I am running windowed applications on a desktop, apparently Oxford dictionary needs an update to satisfy your world vision.

I guess all those 8 and 16 bit computers I worked with weren't general purpose either.




> I guess all those 8 and 16 bit computers I worked with weren't general purpose either.

It's absolutely not what I mean by general purpose. Please read the reference.


I have read it, and again I was already coding in the age of 8 and 16 bit computing, with their OSes built-in into ROM, no issues with them.

I also only cared for Linux because Microsoft wasn't serious about POSIX support back in the day and it was a solution for my problem to avoid commuting for an hour to access a DG/UX system.


If you computer places artificial restrictions on what you can do with it, then it's company participates in the war against the general-purpose computing.

If it's a technical limitation, it's a totally different thing.

I'm sorry that you do not care about the freedom of users. Users who do not know about all these things suffer from unlimited power of developers [0] and cannot do anything to escape various walled gardens and traps of proprietary systems [1].

[0] https://www.gnu.org/important

[1] https://stallman.org/apple.html. Even if the wording there is not perfect, what is listed there is facts.

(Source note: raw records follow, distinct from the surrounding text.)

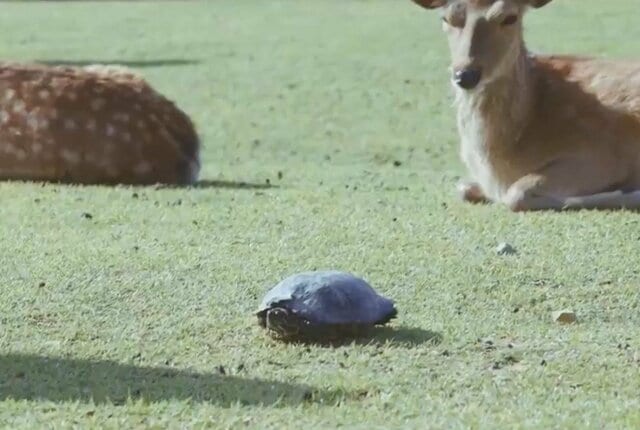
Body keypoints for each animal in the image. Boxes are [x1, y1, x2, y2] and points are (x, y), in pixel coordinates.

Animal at [410, 0, 640, 211]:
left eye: (510, 17)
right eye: (446, 18)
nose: (465, 75)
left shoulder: (603, 155)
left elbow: (517, 193)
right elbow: (463, 187)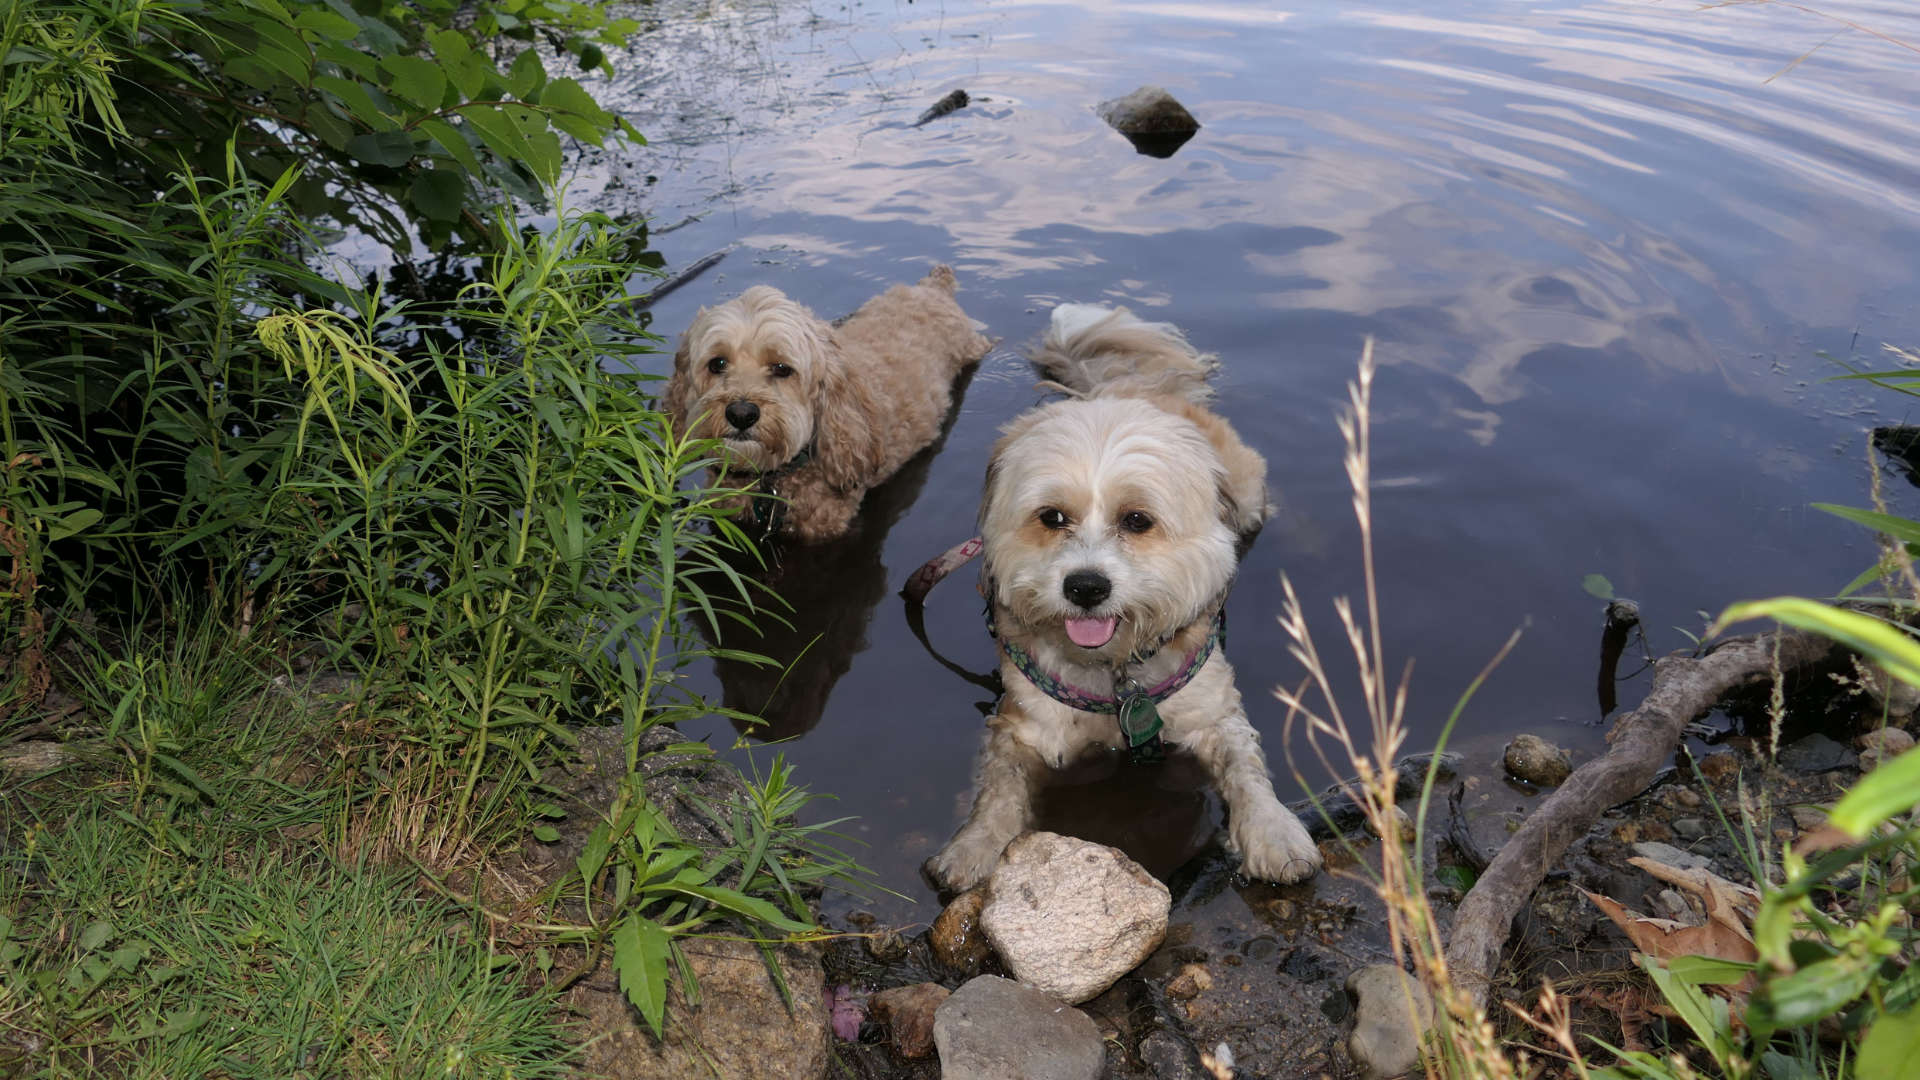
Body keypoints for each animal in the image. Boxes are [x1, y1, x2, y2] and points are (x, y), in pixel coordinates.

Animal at [925, 305, 1320, 891]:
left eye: (1137, 520)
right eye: (1051, 517)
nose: (1085, 587)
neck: (1116, 681)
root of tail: (1124, 386)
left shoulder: (1213, 708)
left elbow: (1246, 768)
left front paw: (1274, 833)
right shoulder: (1026, 725)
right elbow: (998, 787)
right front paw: (975, 844)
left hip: (1248, 490)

There is a time and age for flower power, rainbows and cheerful music, and I am long past that.

Do you want to do something proper? Start by not using any software with MIT, BSD or any kid of similar licenses then.

Do the walk that follows the talk.


Staying away from the proprietary software is already hard in practice (I'm trying hard, works in 95% cases). Not sure if staying away from those licenses will help more.